BTW, if you don’t see any inconvenience in having all dependencies in the compile classpath, you should’nt be using Gradle !

Putting all dependencies on the compile class path is simply a confession to the simplistic dependency model of Eclipse.

I don’t see how you could get the runtime class path set up automatically (per project!) for things like ‘Run as JUnit test’, which Eclipse developers use all the time. Also, you’d have to regenerate a launcher’s dependencies with every dependency change in a depended upon project. In comparison, putting everything on the compile class path seems like the lesser evil to me. Fortunately, Gradle is flexible enough to allow other solutions (like yours).


(Pierre-Yves Saumont) #9

It’s not uncommon for developers to run a Gradle build before a commit, especially after bigger

or more delicate changes. If a problem goes undetected every now and then, a fast CI loop

will help to prevent further damage.

Testing the Gradle build in Eclipse before commiting is not possible at this time because the Gradle API is not comprehensive and does not allow using any parameters. We may of course test the build in a console. But a better solution is the Remote Run an Pre-tested Commit offered by our CI server (TeamCity).

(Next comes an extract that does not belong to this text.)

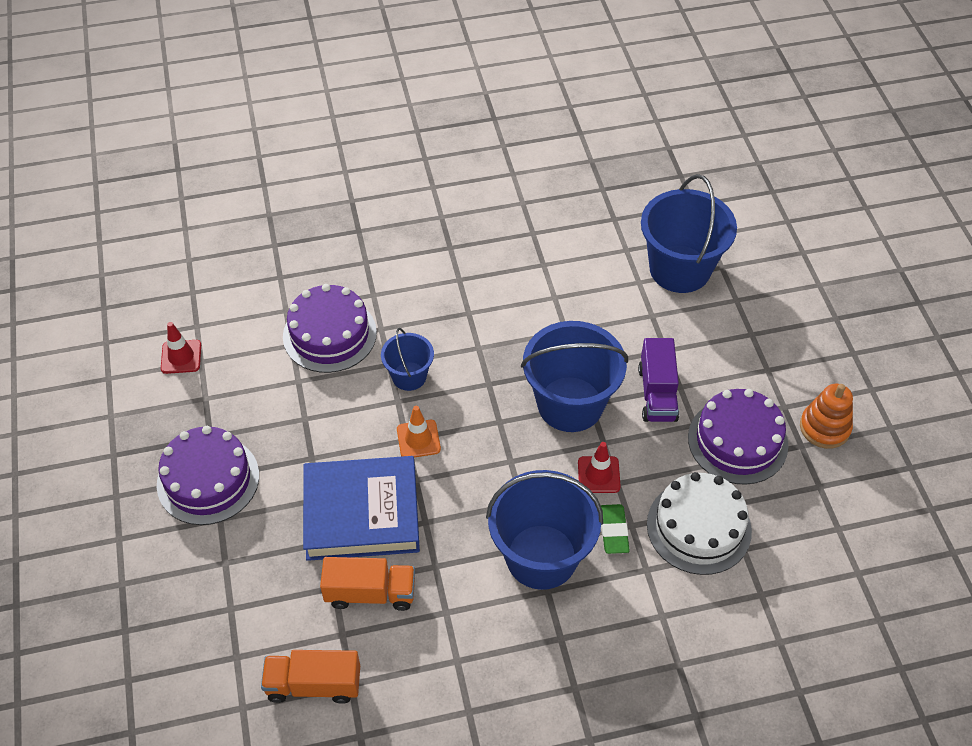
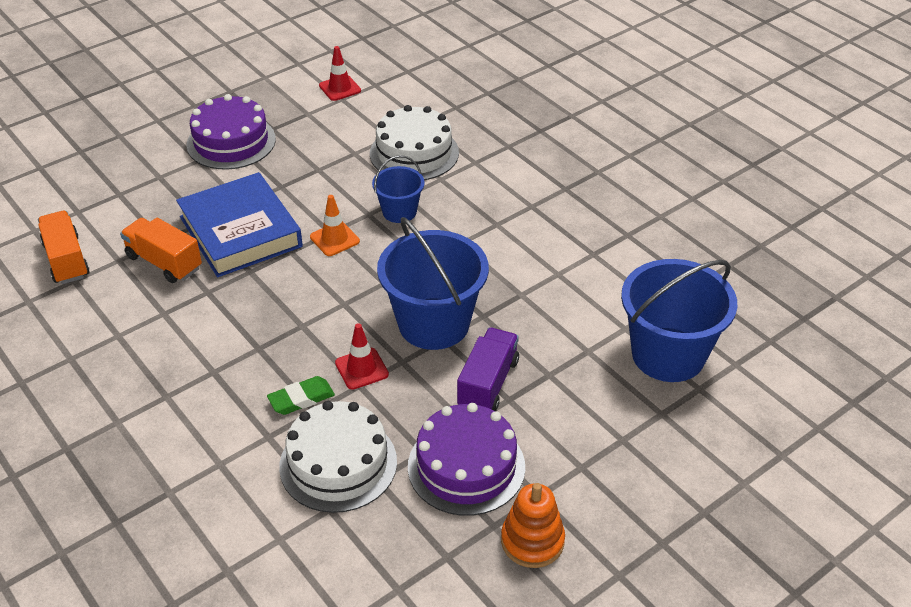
camera: 65 degrees right, 10 degrees down
(329, 334) = (414, 153): purple cake -> white cake
(370, 593) = (164, 262): orange truck -> orange truck turned 150 degrees clockwise
(541, 556) = (248, 356): blue bucket -> none
(657, 393) = (488, 384): purple truck -> purple truck turned 135 degrees clockwise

I don’t see how you could get the runtime class path set up automatically (per project!) for

things like Run as JUnit test, which Eclipse developers use all the time.

We are considering putting the tests in separate Eclipse projects. This would have several other advantages, for example allowing using a different set of rules for quality checks.(We are using Checkstyle, and Eclipse does not allow different sets of rules based upon directory structure.)

Also, you’d have to regenerate a launcher’s dependencies with every dependency change

in a depended upon project.

This is not a problem, of course with Eclipse projects corresponding to Gradle modules of a same Gradle project. Regarding dependency to external projects, we do not allow dependencies on changing versions (snapshots). So, if a transitive dependency has changed, the depenedent project will have changed too (changing the depenency version) and the dependencies will have been refreshed (we would like this to be automatic!). So, the launchers will have been automatically refreshed at the same time. The only (minimal) problem is if a user creates a new launcher. He then has to refresh dependencies, as if he had had a new dependency or changed a dependency version.